Como disse outro filósofo, Edgar Morin, “se queremos um mundo melhor, devemos ser melhores no mundo”.

Alento nas palavras de um escritor

A semana começou bem triste com o incêndio do Museu Nacional, ocorrência que chocou o mundo.

Mesmo aqui fora do país este foi o assunto recorrente entre todos. É difícil lidar com perdas tão grandes para a humanidade.

Nesta horas ficamos imaginando os responsáveis e facilmente chegamos à conclusão que, governo após governo, todos de uma forma ou outra são cúmplices da tragédia.

Confesso que o único alento do dia foi saber sobre o aniversário de Eduardo Galeano, o escritor das “palavras andantes” e lembrar-me das suas utopias. Aproveitei para lê-lo um pouco, entre os meus livros eletrônicos, depois de um dia de trabalho. Queria respirar um pouco de esperança.

Com a magia das palavras ele nos ensinou a olhar para o futuro, a recobrar a coragem para viver e enfrentar de cabeça erguida esse mundo de inconstâncias.

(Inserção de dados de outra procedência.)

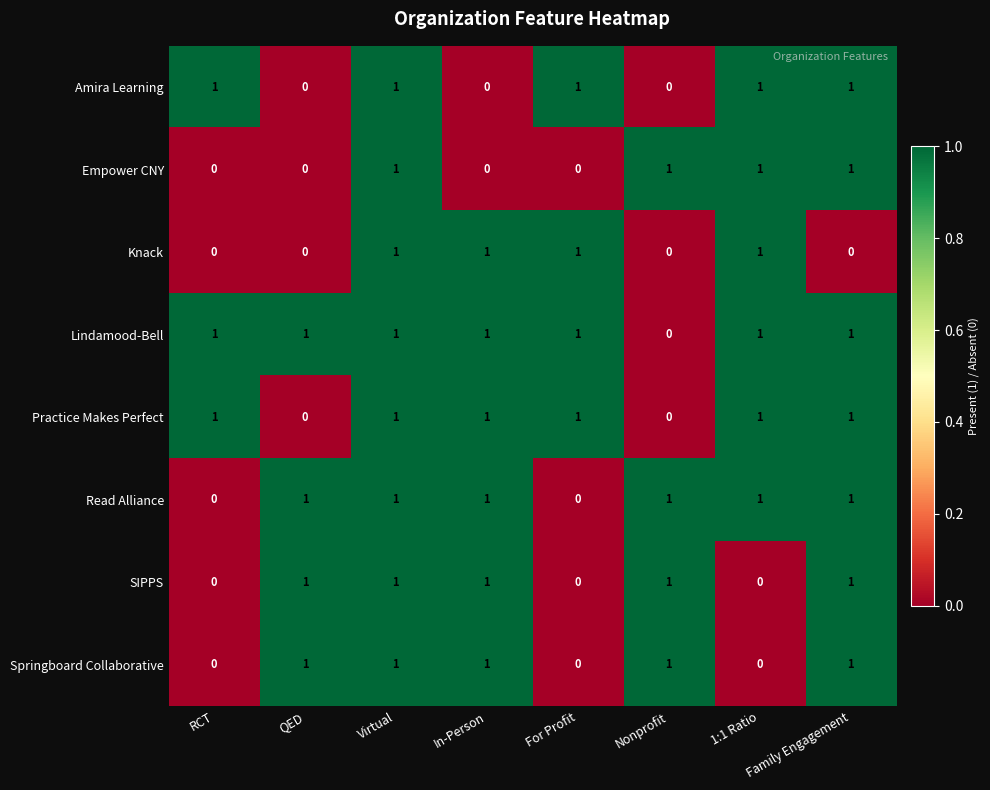

How many Amira Learning values are between 0 and 1?

8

Encontrei, entre outros, esses versos, consagrados em “O Livro dos Abraços”: “Dos nossos medos nascem as nossas coragens, e em nossas dúvidas, vivem as nossas certezas. Os sonhos anunciam outra realidade possível, e os delírios outra razão. Nos descaminhos esperam-nos surpresas, porque é preciso perder-se para voltar a encontrar-se”.

 

Tragédia anunciada

O incêndio no Museu Nacional, o mais antigo do Brasil, é, ou deveria ser, uma verdadeira tragédia nacional.

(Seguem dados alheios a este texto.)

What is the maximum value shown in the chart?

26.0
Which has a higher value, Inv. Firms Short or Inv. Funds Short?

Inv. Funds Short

Não é dessas que nos pegam de surpresa, pois estamos acostumados com o descaso, com o abandono e com a falta de memória em nossos museus e nas nossas vidas.

Desprezamos a história e nos acostumamos com o esquecimento, com o abandono e com tudo aquilo que foi ou é importante para a sociedade, como a evolução, a memória, os valores e o conhecimento.

Enquanto isso, deixamos de lado a nossa civilização e aos poucos avançamos na barbárie. Aceitamos, como se fossem normais, os discursos antidemocráticos, racistas, homofóbicos, machistas e obscurantistas.

Toleramos a destruição da nossa história, dos avanços e conquistas do passado. Presenciamos o aplauso ao Thanatos, ou seja, à destruição, à dispersão e à morte, ao invés do enaltecimento ao Eros, que é o amor, a comunhão e a vida.

Por tolerar todas as coisas, inclusive aquelas que não deveríamos, aprendemos a aceitar tudo como se fosse normal. Mas não é!

A nossa ideia de civilização precisará ser refundada e reconstruída. De nada adianta a imensidão do conhecimento, da inteligência artificial e dos astrofísicos, se continuarmos afundando no abismo da nossa ignorância.